BEGIN Dataset content

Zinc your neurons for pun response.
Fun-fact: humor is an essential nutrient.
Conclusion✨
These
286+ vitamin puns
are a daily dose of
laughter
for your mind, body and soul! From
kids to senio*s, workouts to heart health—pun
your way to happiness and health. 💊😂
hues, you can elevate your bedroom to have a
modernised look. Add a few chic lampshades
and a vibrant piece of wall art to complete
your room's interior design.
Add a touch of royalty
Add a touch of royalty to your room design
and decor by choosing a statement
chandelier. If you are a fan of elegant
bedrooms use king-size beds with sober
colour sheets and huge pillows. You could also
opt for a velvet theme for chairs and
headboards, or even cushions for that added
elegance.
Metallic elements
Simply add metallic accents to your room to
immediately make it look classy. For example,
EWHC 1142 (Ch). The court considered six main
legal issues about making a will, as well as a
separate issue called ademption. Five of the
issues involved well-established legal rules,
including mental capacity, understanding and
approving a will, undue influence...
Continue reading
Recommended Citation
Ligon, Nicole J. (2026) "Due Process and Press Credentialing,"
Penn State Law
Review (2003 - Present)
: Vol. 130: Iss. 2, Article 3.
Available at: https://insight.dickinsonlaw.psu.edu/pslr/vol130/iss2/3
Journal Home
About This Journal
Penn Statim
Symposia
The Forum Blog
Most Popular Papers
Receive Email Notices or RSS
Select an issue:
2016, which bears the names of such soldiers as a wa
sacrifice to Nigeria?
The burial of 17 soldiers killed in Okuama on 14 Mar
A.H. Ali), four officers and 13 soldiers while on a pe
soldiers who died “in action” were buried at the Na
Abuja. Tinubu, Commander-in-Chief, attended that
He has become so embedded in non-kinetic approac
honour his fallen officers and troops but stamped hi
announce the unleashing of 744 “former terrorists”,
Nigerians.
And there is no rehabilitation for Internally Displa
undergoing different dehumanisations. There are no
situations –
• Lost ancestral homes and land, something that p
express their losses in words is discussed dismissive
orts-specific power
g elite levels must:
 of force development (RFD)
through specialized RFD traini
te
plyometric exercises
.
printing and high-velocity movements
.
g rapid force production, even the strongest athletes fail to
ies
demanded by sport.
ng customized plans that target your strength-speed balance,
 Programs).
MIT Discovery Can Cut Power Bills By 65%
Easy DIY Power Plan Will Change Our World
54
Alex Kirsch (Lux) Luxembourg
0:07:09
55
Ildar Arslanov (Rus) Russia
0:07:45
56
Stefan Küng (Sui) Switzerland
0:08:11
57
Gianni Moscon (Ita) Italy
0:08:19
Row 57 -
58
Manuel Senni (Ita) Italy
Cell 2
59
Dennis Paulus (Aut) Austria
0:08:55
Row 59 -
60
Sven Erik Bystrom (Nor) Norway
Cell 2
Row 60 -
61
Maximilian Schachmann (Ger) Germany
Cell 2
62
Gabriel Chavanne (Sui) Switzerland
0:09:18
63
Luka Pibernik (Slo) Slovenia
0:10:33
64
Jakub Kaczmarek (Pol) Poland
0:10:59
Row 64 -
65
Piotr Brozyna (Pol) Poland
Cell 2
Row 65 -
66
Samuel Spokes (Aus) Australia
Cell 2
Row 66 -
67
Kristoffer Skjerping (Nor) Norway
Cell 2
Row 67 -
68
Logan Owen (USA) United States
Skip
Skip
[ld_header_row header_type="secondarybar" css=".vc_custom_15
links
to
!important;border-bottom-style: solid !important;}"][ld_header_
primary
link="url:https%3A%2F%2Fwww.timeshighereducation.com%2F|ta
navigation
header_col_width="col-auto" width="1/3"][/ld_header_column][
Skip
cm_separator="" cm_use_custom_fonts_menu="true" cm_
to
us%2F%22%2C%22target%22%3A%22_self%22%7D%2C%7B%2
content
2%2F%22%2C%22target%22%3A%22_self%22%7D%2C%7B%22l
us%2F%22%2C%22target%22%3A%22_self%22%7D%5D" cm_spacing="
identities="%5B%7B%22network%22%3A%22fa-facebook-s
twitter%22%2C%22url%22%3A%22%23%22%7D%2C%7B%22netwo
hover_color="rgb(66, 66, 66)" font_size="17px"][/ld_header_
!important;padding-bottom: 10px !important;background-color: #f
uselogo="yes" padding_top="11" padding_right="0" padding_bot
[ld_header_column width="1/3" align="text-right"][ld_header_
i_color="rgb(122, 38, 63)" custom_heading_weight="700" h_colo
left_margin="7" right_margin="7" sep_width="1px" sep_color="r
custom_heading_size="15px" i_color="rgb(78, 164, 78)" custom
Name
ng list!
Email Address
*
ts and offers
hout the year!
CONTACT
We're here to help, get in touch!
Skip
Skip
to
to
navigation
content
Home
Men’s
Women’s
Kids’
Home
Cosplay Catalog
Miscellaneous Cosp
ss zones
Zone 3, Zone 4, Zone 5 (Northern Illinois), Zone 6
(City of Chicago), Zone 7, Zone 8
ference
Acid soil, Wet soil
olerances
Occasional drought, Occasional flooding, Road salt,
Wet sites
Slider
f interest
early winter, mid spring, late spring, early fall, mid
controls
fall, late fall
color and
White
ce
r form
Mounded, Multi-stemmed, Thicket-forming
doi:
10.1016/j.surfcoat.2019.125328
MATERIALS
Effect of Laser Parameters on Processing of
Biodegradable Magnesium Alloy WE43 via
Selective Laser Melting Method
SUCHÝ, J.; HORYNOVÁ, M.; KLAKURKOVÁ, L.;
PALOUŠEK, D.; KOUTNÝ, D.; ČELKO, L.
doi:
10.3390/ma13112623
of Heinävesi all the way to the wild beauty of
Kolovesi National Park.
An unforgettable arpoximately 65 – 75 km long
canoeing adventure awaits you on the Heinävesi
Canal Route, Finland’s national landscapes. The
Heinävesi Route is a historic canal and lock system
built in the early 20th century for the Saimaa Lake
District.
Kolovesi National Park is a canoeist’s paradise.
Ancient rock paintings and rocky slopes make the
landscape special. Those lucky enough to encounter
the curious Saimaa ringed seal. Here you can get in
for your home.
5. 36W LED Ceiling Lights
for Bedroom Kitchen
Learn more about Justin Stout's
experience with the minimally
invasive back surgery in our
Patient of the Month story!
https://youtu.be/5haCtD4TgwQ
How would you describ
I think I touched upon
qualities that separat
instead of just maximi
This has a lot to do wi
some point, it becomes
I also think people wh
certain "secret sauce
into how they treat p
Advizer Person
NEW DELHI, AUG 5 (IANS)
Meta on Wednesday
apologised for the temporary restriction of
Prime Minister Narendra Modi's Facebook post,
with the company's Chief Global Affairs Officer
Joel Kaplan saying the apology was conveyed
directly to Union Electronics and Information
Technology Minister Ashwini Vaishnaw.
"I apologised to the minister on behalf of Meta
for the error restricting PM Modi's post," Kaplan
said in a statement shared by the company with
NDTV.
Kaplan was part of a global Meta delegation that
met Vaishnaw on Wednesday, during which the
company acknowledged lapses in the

END Dataset content

• Assigned task:
Every line from the data above that contains "apologised" must appear in the answer.

• Response area:
apologised for the temporary restriction of
"I apologised to the minister on behalf of Meta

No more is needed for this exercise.